## TASK OBJECTIVE
Reproduce the listing below line for line, leaving out the pictures.

## GIVEN DATA
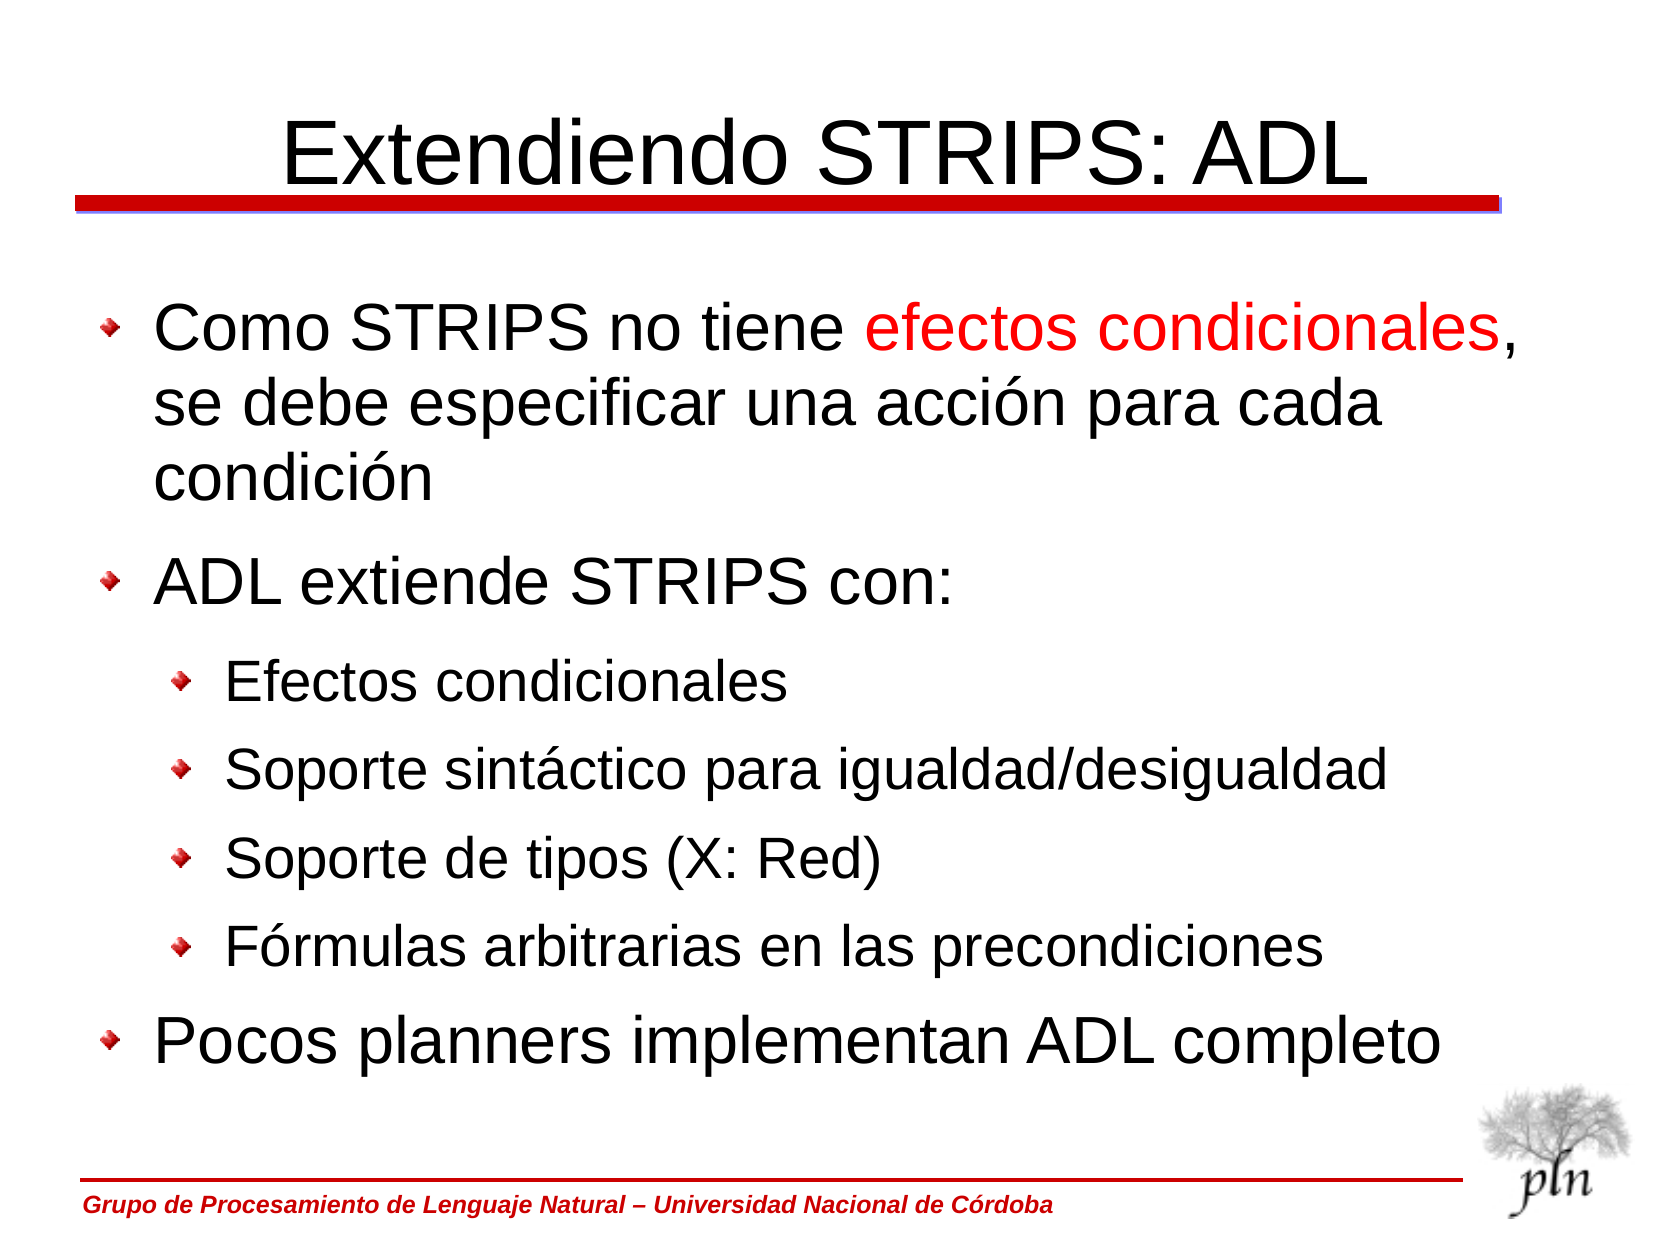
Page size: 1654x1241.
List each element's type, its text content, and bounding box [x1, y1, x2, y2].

title Extendiendo STRIPS: ADL [82, 56, 1571, 250]
list Como STRIPS no tiene efectos condicionales, se debe especificar una acción para cada condición ADL extiende STRIPS con: Efectos condicionales Soporte sintáctico para igualdad/desigualdad Soporte de tipos (X: Red) Fórmulas arbitrarias en las precondiciones Pocos planners implementan ADL completo [82, 290, 1571, 1109]
picture [1477, 1083, 1635, 1219]
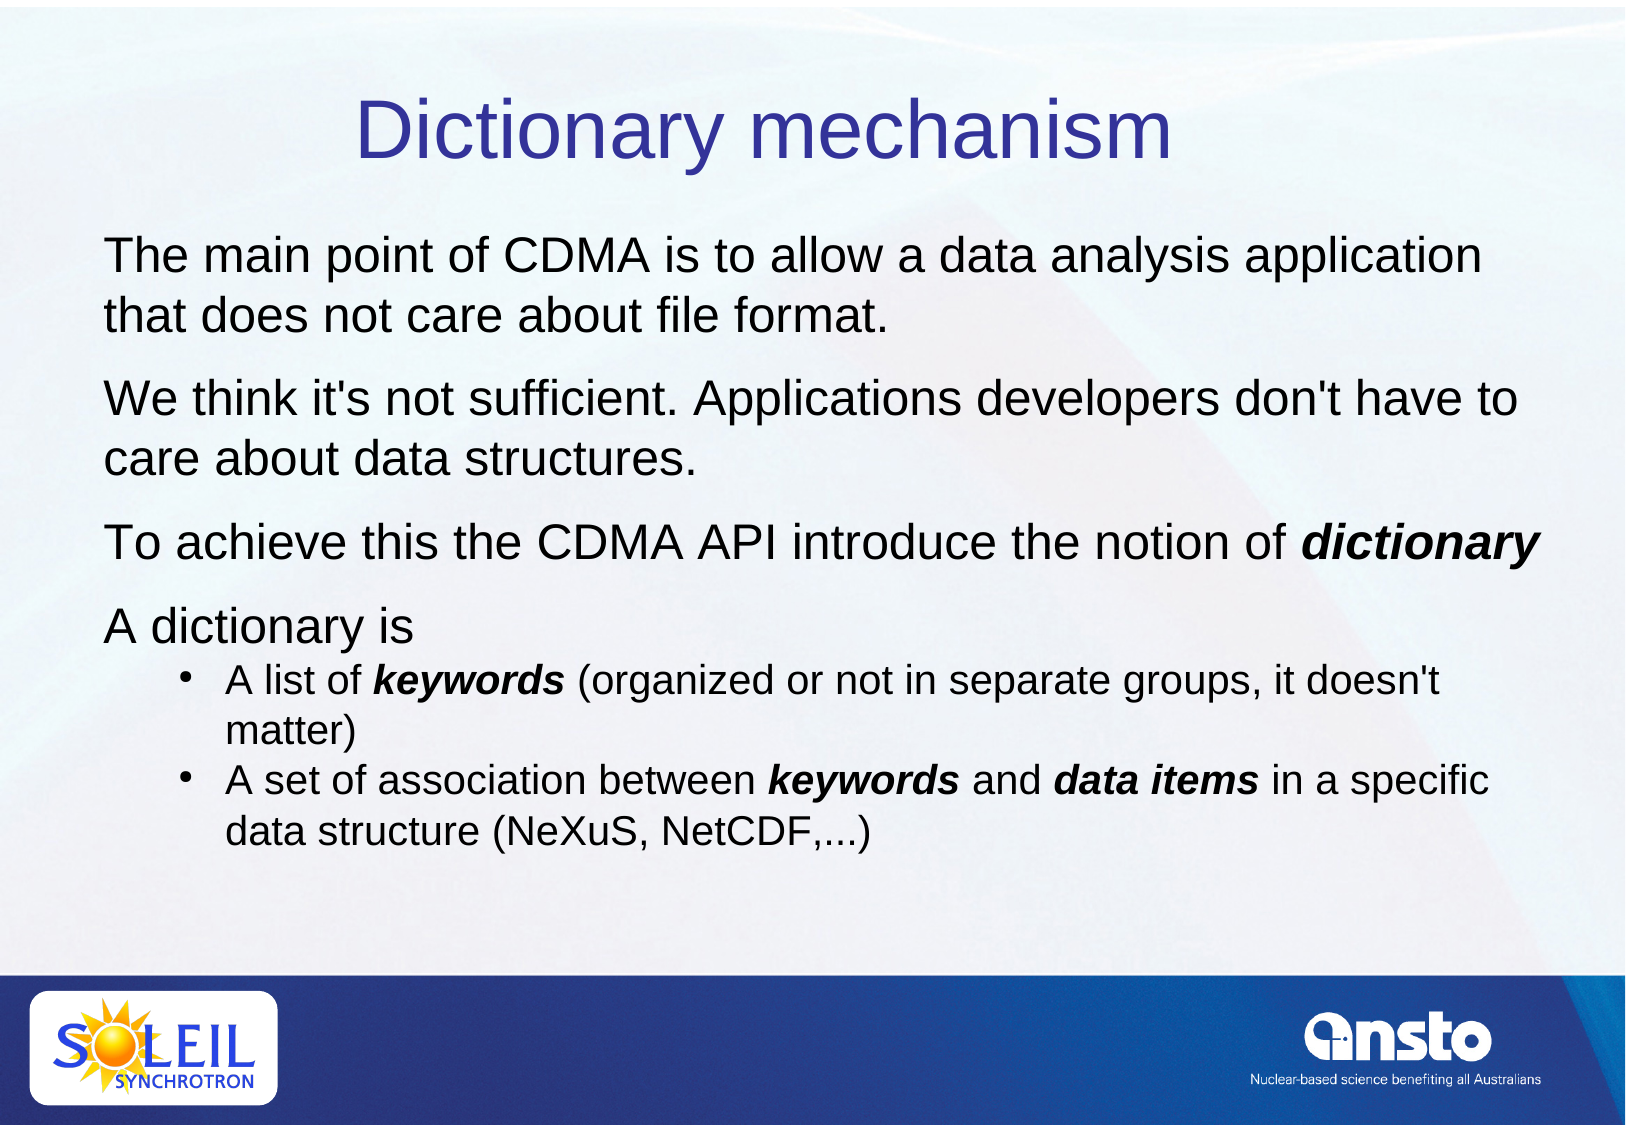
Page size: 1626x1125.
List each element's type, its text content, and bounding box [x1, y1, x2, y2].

text_box The main point of CDMA is to allow a data analysis application that does not care about file format. We think it's not sufficient. Applications developers don't have to care about data structures. To achieve this the CDMA API introduce the notion of dictionary A dictionary is A list of keywords (organized or not in separate groups, it doesn't matter) A set of association between keywords and data items in a specific data structure (NeXuS, NetCDF,...) [88, 214, 1595, 857]
text_box Dictionary mechanism [340, 30, 1549, 219]
picture [0, 7, 1626, 1125]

## SOLVED EXERCISE
Page size: 1654x1241.
List each element's type, its text content, and bounding box [x1, y1, x2, y2].

title Extendiendo STRIPS: ADL [82, 56, 1571, 250]
list Como STRIPS no tiene efectos condicionales, se debe especificar una acción para cada condición ADL extiende STRIPS con: Efectos condicionales Soporte sintáctico para igualdad/desigualdad Soporte de tipos (X: Red) Fórmulas arbitrarias en las precondiciones Pocos planners implementan ADL completo [82, 290, 1571, 1109]
picture [1477, 1083, 1635, 1219]
Page size: 1626x1125.
List each element's type, its text content, and bounding box [x1, y1, x2, y2].

text_box The main point of CDMA is to allow a data analysis application that does not care about file format. We think it's not sufficient. Applications developers don't have to care about data structures. To achieve this the CDMA API introduce the notion of dictionary A dictionary is A list of keywords (organized or not in separate groups, it doesn't matter) A set of association between keywords and data items in a specific data structure (NeXuS, NetCDF,...) [88, 214, 1595, 857]
text_box Dictionary mechanism [340, 30, 1549, 219]
picture [0, 7, 1626, 1125]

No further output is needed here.